> [WORK TASK]:
Switch every "pie chart" in the records below to "circular chart", and write out all the records again with nothing else changed.

▶

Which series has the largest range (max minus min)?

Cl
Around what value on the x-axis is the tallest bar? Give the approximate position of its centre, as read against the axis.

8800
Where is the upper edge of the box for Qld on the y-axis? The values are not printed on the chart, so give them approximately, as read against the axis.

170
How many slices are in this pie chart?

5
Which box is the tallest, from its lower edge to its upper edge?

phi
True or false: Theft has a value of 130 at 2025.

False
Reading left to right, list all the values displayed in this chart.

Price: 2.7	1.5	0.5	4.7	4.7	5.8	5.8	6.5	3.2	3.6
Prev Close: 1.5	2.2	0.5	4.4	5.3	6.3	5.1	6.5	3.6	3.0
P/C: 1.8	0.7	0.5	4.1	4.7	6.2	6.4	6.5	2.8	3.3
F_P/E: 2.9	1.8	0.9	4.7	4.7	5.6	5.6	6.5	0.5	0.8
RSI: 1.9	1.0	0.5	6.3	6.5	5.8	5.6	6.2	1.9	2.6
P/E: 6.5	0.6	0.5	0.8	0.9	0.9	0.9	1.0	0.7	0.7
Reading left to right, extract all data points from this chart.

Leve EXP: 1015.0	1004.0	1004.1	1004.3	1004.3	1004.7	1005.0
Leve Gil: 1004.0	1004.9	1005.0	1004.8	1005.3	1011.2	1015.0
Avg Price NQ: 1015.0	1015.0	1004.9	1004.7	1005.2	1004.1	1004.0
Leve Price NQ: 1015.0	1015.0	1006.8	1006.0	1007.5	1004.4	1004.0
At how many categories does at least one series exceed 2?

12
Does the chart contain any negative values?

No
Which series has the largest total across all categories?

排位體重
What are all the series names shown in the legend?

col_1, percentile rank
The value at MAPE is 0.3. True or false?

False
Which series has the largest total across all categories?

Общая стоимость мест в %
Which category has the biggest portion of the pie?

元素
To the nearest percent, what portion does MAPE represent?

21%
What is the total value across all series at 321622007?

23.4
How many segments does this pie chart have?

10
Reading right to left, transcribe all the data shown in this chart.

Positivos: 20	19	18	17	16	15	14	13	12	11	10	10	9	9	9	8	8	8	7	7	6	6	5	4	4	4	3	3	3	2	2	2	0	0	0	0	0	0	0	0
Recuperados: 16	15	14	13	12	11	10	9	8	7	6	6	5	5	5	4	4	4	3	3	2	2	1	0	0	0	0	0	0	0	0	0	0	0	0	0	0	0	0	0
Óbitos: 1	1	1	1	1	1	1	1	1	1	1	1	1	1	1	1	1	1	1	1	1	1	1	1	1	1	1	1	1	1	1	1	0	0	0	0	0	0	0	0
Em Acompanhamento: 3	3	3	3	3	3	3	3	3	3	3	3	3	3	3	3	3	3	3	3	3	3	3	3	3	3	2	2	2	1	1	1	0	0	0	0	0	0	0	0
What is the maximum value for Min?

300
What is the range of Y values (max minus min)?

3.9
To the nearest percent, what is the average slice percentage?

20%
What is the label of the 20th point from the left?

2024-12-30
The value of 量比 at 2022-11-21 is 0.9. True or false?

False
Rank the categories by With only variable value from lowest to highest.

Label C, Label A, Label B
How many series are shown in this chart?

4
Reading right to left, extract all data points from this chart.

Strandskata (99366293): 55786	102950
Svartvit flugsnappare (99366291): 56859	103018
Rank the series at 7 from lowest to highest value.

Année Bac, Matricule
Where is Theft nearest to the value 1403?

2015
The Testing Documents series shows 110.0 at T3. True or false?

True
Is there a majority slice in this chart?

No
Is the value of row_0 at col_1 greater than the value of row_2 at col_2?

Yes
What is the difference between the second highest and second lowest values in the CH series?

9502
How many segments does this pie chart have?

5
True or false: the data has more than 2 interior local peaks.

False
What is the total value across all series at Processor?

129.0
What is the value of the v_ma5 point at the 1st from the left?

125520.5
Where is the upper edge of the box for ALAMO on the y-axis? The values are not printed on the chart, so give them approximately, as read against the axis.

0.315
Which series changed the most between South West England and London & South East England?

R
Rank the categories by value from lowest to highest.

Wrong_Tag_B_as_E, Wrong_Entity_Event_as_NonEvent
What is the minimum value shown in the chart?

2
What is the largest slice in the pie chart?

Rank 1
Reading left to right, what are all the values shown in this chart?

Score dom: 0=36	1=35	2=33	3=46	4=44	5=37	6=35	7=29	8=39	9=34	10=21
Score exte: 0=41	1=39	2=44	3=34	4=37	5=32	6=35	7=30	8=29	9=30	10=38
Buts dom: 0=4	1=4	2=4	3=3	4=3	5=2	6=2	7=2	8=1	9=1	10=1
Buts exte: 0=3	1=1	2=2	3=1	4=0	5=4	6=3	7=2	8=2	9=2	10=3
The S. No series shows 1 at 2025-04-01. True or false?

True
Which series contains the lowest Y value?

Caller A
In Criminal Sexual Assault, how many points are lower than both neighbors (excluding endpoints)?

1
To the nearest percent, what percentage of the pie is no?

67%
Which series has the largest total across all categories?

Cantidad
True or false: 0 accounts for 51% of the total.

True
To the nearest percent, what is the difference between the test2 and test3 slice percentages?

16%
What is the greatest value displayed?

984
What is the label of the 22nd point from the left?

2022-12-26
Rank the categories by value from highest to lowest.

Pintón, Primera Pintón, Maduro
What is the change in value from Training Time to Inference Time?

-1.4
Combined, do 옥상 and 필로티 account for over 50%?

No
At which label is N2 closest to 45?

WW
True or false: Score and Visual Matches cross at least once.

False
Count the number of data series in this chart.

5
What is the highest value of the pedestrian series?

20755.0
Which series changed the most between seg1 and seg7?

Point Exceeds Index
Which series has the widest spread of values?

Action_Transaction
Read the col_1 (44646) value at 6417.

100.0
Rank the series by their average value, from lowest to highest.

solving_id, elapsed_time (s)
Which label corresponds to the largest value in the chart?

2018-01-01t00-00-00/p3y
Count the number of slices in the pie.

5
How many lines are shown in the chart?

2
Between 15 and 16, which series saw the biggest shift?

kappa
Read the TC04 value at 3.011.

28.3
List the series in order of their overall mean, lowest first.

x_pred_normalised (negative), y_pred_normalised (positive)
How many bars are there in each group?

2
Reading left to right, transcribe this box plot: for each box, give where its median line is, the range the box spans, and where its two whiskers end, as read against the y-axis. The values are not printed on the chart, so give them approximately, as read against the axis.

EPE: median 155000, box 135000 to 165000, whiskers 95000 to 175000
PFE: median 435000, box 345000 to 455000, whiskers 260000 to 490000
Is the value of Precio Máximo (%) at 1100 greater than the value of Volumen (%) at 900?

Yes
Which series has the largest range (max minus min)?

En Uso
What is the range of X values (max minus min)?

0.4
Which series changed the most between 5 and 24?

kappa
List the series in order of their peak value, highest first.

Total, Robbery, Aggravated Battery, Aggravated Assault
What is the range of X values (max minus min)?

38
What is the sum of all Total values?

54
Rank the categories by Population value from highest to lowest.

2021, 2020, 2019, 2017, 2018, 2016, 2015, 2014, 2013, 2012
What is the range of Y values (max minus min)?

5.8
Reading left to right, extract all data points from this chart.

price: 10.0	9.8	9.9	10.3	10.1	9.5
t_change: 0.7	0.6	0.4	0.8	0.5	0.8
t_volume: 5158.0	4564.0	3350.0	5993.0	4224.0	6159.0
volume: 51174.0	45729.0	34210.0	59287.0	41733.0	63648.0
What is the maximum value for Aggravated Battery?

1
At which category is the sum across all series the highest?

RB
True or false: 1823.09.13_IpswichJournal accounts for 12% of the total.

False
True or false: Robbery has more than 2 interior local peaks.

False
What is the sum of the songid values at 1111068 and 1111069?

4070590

◀

> [ANSWER]:
Which series has the largest range (max minus min)?

Cl
Around what value on the x-axis is the tallest bar? Give the approximate position of its centre, as read against the axis.

8800
Where is the upper edge of the box for Qld on the y-axis? The values are not printed on the chart, so give them approximately, as read against the axis.

170
How many slices are in this circular chart?

5
Which box is the tallest, from its lower edge to its upper edge?

phi
True or false: Theft has a value of 130 at 2025.

False
Reading left to right, list all the values displayed in this chart.

Price: 2.7	1.5	0.5	4.7	4.7	5.8	5.8	6.5	3.2	3.6
Prev Close: 1.5	2.2	0.5	4.4	5.3	6.3	5.1	6.5	3.6	3.0
P/C: 1.8	0.7	0.5	4.1	4.7	6.2	6.4	6.5	2.8	3.3
F_P/E: 2.9	1.8	0.9	4.7	4.7	5.6	5.6	6.5	0.5	0.8
RSI: 1.9	1.0	0.5	6.3	6.5	5.8	5.6	6.2	1.9	2.6
P/E: 6.5	0.6	0.5	0.8	0.9	0.9	0.9	1.0	0.7	0.7
Reading left to right, extract all data points from this chart.

Leve EXP: 1015.0	1004.0	1004.1	1004.3	1004.3	1004.7	1005.0
Leve Gil: 1004.0	1004.9	1005.0	1004.8	1005.3	1011.2	1015.0
Avg Price NQ: 1015.0	1015.0	1004.9	1004.7	1005.2	1004.1	1004.0
Leve Price NQ: 1015.0	1015.0	1006.8	1006.0	1007.5	1004.4	1004.0
At how many categories does at least one series exceed 2?

12
Does the chart contain any negative values?

No
Which series has the largest total across all categories?

排位體重
What are all the series names shown in the legend?

col_1, percentile rank
The value at MAPE is 0.3. True or false?

False
Which series has the largest total across all categories?

Общая стоимость мест в %
Which category has the biggest portion of the pie?

元素
To the nearest percent, what portion does MAPE represent?

21%
What is the total value across all series at 321622007?

23.4
How many segments does this circular chart have?

10
Reading right to left, transcribe all the data shown in this chart.

Positivos: 20	19	18	17	16	15	14	13	12	11	10	10	9	9	9	8	8	8	7	7	6	6	5	4	4	4	3	3	3	2	2	2	0	0	0	0	0	0	0	0
Recuperados: 16	15	14	13	12	11	10	9	8	7	6	6	5	5	5	4	4	4	3	3	2	2	1	0	0	0	0	0	0	0	0	0	0	0	0	0	0	0	0	0
Óbitos: 1	1	1	1	1	1	1	1	1	1	1	1	1	1	1	1	1	1	1	1	1	1	1	1	1	1	1	1	1	1	1	1	0	0	0	0	0	0	0	0
Em Acompanhamento: 3	3	3	3	3	3	3	3	3	3	3	3	3	3	3	3	3	3	3	3	3	3	3	3	3	3	2	2	2	1	1	1	0	0	0	0	0	0	0	0
What is the maximum value for Min?

300
What is the range of Y values (max minus min)?

3.9
To the nearest percent, what is the average slice percentage?

20%
What is the label of the 20th point from the left?

2024-12-30
The value of 量比 at 2022-11-21 is 0.9. True or false?

False
Rank the categories by With only variable value from lowest to highest.

Label C, Label A, Label B
How many series are shown in this chart?

4
Reading right to left, extract all data points from this chart.

Strandskata (99366293): 55786	102950
Svartvit flugsnappare (99366291): 56859	103018
Rank the series at 7 from lowest to highest value.

Année Bac, Matricule
Where is Theft nearest to the value 1403?

2015
The Testing Documents series shows 110.0 at T3. True or false?

True
Is there a majority slice in this chart?

No
Is the value of row_0 at col_1 greater than the value of row_2 at col_2?

Yes
What is the difference between the second highest and second lowest values in the CH series?

9502
How many segments does this circular chart have?

5
True or false: the data has more than 2 interior local peaks.

False
What is the total value across all series at Processor?

129.0
What is the value of the v_ma5 point at the 1st from the left?

125520.5
Where is the upper edge of the box for ALAMO on the y-axis? The values are not printed on the chart, so give them approximately, as read against the axis.

0.315
Which series changed the most between South West England and London & South East England?

R
Rank the categories by value from lowest to highest.

Wrong_Tag_B_as_E, Wrong_Entity_Event_as_NonEvent
What is the minimum value shown in the chart?

2
What is the largest slice in the circular chart?

Rank 1
Reading left to right, what are all the values shown in this chart?

Score dom: 0=36	1=35	2=33	3=46	4=44	5=37	6=35	7=29	8=39	9=34	10=21
Score exte: 0=41	1=39	2=44	3=34	4=37	5=32	6=35	7=30	8=29	9=30	10=38
Buts dom: 0=4	1=4	2=4	3=3	4=3	5=2	6=2	7=2	8=1	9=1	10=1
Buts exte: 0=3	1=1	2=2	3=1	4=0	5=4	6=3	7=2	8=2	9=2	10=3
The S. No series shows 1 at 2025-04-01. True or false?

True
Which series contains the lowest Y value?

Caller A
In Criminal Sexual Assault, how many points are lower than both neighbors (excluding endpoints)?

1
To the nearest percent, what percentage of the pie is no?

67%
Which series has the largest total across all categories?

Cantidad
True or false: 0 accounts for 51% of the total.

True
To the nearest percent, what is the difference between the test2 and test3 slice percentages?

16%
What is the greatest value displayed?

984
What is the label of the 22nd point from the left?

2022-12-26
Rank the categories by value from highest to lowest.

Pintón, Primera Pintón, Maduro
What is the change in value from Training Time to Inference Time?

-1.4
Combined, do 옥상 and 필로티 account for over 50%?

No
At which label is N2 closest to 45?

WW
True or false: Score and Visual Matches cross at least once.

False
Count the number of data series in this chart.

5
What is the highest value of the pedestrian series?

20755.0
Which series changed the most between seg1 and seg7?

Point Exceeds Index
Which series has the widest spread of values?

Action_Transaction
Read the col_1 (44646) value at 6417.

100.0
Rank the series by their average value, from lowest to highest.

solving_id, elapsed_time (s)
Which label corresponds to the largest value in the chart?

2018-01-01t00-00-00/p3y
Count the number of slices in the pie.

5
How many lines are shown in the chart?

2
Between 15 and 16, which series saw the biggest shift?

kappa
Read the TC04 value at 3.011.

28.3
List the series in order of their overall mean, lowest first.

x_pred_normalised (negative), y_pred_normalised (positive)
How many bars are there in each group?

2
Reading left to right, transcribe this box plot: for each box, give where its median line is, the range the box spans, and where its two whiskers end, as read against the y-axis. The values are not printed on the chart, so give them approximately, as read against the axis.

EPE: median 155000, box 135000 to 165000, whiskers 95000 to 175000
PFE: median 435000, box 345000 to 455000, whiskers 260000 to 490000
Is the value of Precio Máximo (%) at 1100 greater than the value of Volumen (%) at 900?

Yes
Which series has the largest range (max minus min)?

En Uso
What is the range of X values (max minus min)?

0.4
Which series changed the most between 5 and 24?

kappa
List the series in order of their peak value, highest first.

Total, Robbery, Aggravated Battery, Aggravated Assault
What is the range of X values (max minus min)?

38
What is the sum of all Total values?

54
Rank the categories by Population value from highest to lowest.

2021, 2020, 2019, 2017, 2018, 2016, 2015, 2014, 2013, 2012
What is the range of Y values (max minus min)?

5.8
Reading left to right, extract all data points from this chart.

price: 10.0	9.8	9.9	10.3	10.1	9.5
t_change: 0.7	0.6	0.4	0.8	0.5	0.8
t_volume: 5158.0	4564.0	3350.0	5993.0	4224.0	6159.0
volume: 51174.0	45729.0	34210.0	59287.0	41733.0	63648.0
What is the maximum value for Aggravated Battery?

1
At which category is the sum across all series the highest?

RB
True or false: 1823.09.13_IpswichJournal accounts for 12% of the total.

False
True or false: Robbery has more than 2 interior local peaks.

False
What is the sum of the songid values at 1111068 and 1111069?

4070590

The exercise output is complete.